With a 1 star out of 5 rating, The Independent has slated the first episode of The Grand Tour’s Season 4 in their review. “The tension has curdled into outright dislike,” Fiona Sturges writes in the headline.
Now, as we told you in our social media roundup, we didn’t think the episode was perfect compared to previous examples, but is it worth 1 star? Not at all. Let’s take apart this review bit by bit and see where Sturges is coming from. But before we start, this is of course an opinion, and should be treated in such a way. We aren’t here to hurl abuse at anyone and want to approach this with the greatest of respect for the writer.
Firstly, Sturges obviously ins’t a fan of Jeremy Clarkson. She describes the trio as an “explosion of egos” that isn’t afraid of offending entire nations. Now, this isn’t entirely false, as the three aren’t exactly afraid of causing the odd controversy. take the Falklands War example in Argentina, or the time when Hammond said ice cream is only for homosexual people. I think it’s fair to say they’re not afraid to rock the boat – excuse the pun. Sturges then makes a joke about the wheels falling off in regards to them using boats.
After questioning The Grand Tour’s definition of ‘Special’, the writer notes the obviously large budget spent on this episode. And yes, obviously a lot of money was spent just on the boats, with Jeremy explaining that his boat alone cost £100,000. But with only two episodes a year and no tent, celebrities, or car review segments, it’s no surprise that they have more money to play with. She explains Clarkson as being ‘self-important’ regarding bringing the historical joke back to Vietnam. I believe she’s taking it too seriously.
Sturges goes on to disregard Clarkson’s historical piece that many of us loved, and calls the trio’s accident-prone boating, where they crash a number of times into other smaller boats and themselves, arrogant and imbecilic. While I don’t know for sure, do you really think that wasn’t all planned? Of course it was. They knew exactly what they were doing, as did the other boaters involved in the film. It’s a testament to the show that Sturges thought it was real.
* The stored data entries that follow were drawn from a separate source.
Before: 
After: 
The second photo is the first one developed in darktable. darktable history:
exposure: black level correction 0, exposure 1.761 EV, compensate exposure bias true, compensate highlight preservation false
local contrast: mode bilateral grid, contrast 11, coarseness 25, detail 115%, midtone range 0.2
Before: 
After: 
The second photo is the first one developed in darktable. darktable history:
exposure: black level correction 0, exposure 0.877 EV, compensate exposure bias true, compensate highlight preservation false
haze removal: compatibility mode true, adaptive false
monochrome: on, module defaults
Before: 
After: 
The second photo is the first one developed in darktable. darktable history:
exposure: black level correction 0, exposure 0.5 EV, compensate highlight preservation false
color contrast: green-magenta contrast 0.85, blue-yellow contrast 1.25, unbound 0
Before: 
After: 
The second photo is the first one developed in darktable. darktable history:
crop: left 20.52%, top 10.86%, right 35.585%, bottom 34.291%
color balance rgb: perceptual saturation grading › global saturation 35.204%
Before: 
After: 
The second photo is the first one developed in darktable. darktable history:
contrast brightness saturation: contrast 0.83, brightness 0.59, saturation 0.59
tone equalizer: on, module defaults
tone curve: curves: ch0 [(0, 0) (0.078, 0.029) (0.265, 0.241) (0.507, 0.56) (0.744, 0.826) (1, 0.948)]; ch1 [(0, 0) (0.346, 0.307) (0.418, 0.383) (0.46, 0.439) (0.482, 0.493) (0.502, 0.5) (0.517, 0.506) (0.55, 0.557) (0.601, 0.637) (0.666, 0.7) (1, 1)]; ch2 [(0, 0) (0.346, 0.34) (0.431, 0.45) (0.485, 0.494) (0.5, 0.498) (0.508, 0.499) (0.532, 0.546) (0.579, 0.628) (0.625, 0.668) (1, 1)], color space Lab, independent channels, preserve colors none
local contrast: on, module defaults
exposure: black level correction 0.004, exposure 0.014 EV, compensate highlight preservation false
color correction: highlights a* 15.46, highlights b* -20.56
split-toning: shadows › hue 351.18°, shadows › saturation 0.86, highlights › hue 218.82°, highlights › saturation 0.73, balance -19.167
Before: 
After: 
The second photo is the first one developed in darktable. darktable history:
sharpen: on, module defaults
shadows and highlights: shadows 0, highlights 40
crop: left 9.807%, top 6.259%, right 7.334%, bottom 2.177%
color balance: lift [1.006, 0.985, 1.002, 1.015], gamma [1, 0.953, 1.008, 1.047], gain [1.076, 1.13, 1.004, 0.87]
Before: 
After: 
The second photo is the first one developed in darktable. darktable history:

To conclude the brief review, Sturges writes about the trio’s chemistry:
“There is no chemistry or camaraderie; even the pranks are half-arsed. At no point does anyone look happy in their work. When they hit the South China Sea, where they are met with crashing waves and relentless, painful spray, all three appear positively ashen.”
I don’t think she’s entirely wrong here. Personally, I felt like they weren’t feeling themselves, but on hearing about how dangerous and problematic filming for this episode was, I’m not surprised that they weren’t completely feeling it. This however, reflects the danger of the trip and how difficult it was to actually pull off. And it did mean that some parts of the film weren’t filled with laughs, but neither was the filming.
“The Grand Tour on wheels has its problems,” she says,”but this one’s dead in the water.”
As someone who writes about The Grand Tour most days and keeps up with all the latest news and rumours, I’m not surprised the first episode wasn’t perfect. But if I didn’t know everything that went on behind the scenes, I think it’s realistic to feel the way Sturges is coming across in her writing.
What do you think? Let us know your thoughts on the episode and if you agree with any of the points made here.